Sachs calls the scene “really impressive as a moment of acting. Not to say there aren’t physical things going on between Franz and Ben that are real. I mean, they’re not robots. They’re responding to each other’s bodies. Something is happening that’s erotic – positive or negative.”
For all the vividness of these emotions, I confess to Sachs that I prayed none of the characters would end up together in any permutation. He smiles knowingly. “I don’t think this is necessarily good for marketing, but I was always aware this was not a love story,” he says. “It’s like how some viewers – usually younger people who haven’t had much life experience – watch Keep the Lights On and feel sad that those two men don’t stay together. And I’m, like: ‘My whole experience of that relationship is: why didn’t I get out of it in the first week?’ The fact I stayed for 10 years is a tragedy.” If Passages isn’t a love story, what is it? “To me, it’s about a man who begins in a position of power and authority and ends up …”
No spoilers. But many of Sachs’s films articulate the damage wrought on the world by obliviously powerful white men. From his fraught 1996 debut The Delta, about an upper-middle-class Memphis native (not unlike Sachs himself) who becomes involved with a poor Vietnamese hustler, to his 2016 coming-of-age drama Little Men, in which the friendship between two adolescent boys is jeopardised by their parents’ real-estate dispute, the director is sensitised to every power imbalance. Whishaw sees Passages as a continuation of that theme. “Tomas and Martin are capable of being cruel and using their power to get what they want,” he says.

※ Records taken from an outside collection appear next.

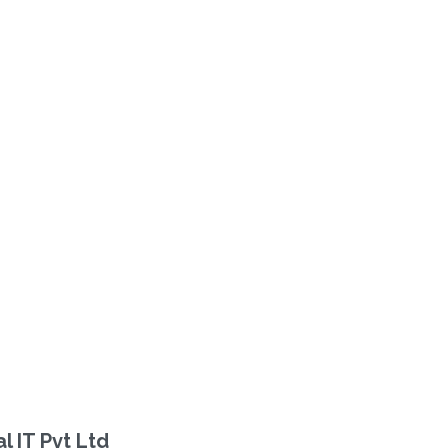
 IT Pvt Ltd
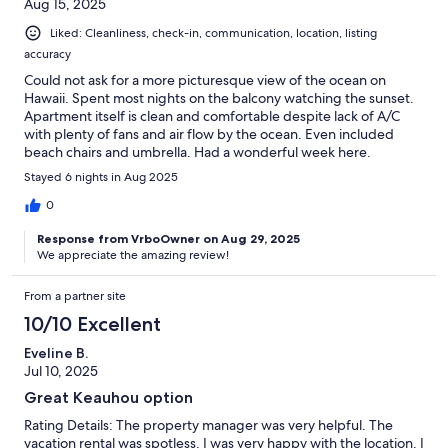
Aug 15, 2025
Liked: Cleanliness, check-in, communication, location, listing
accuracy
Could not ask for a more picturesque view of the ocean on
Hawaii. Spent most nights on the balcony watching the sunset.
Apartment itself is clean and comfortable despite lack of A/C
with plenty of fans and air flow by the ocean. Even included
beach chairs and umbrella. Had a wonderful week here.
Stayed 6 nights in Aug 2025
0
Response from VrboOwner on Aug 29, 2025
We appreciate the amazing review!
From a partner site
10/10 Excellent
Eveline B.
Jul 10, 2025
Great Keauhou option
Rating Details: The property manager was very helpful. The
vacation rental was spotless. I was very happy with the location. I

For all her resilience, the film’s real victim is Agathe. The scene in which she spends the night with the couple at their second home is, Sachs insists, “like something from a horror movie. You’re like: ‘Get out of the house!’ That dynamic is about class and gender and what it is to be a woman. The potential to be treated violently for women is one of the master narratives of our culture and our lives, right? The possibility for abuse seems everywhere.”

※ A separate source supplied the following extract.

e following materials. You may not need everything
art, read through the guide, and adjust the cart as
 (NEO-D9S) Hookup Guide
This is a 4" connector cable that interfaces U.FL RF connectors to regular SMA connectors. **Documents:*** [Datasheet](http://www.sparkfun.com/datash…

Rogowski muses on his resemblance to the entitled, swaggering Tomas. “One wonders how much he is me, or how much I’m like him. It’s left me asking: how capable am I of loving? How pure is my empathy?”
It is Sachs who comes closest to confessing that Tomas is at least partly a self-portrait. He describes to me a recent situation where he and a group of friends were having drinks after a Q&A session after a screening of Passages. Then he noticed a stranger had joined their table. “I told this person: ‘Please leave.’ There was this very strange moment. I was appalled at myself, but also I was creating boundaries.” Very Tomas. Then again, who wants an interloper tagging along? “Well, that’s what I thought. But as this person was leaving, it turned out someone in the group did know them. I thought they were just a fan joining us.” Ah. That is a bit more awkward.
“It’s an example of me being comfortable with power and using it. Someone once described me as a wolf in sheep’s clothing, which is true, but I can also be the reverse: a sheep in wolf’s clothing. Scared, exposed, embarrassed about the authority I have.” No wonder Sachs makes the films he does. He is living them.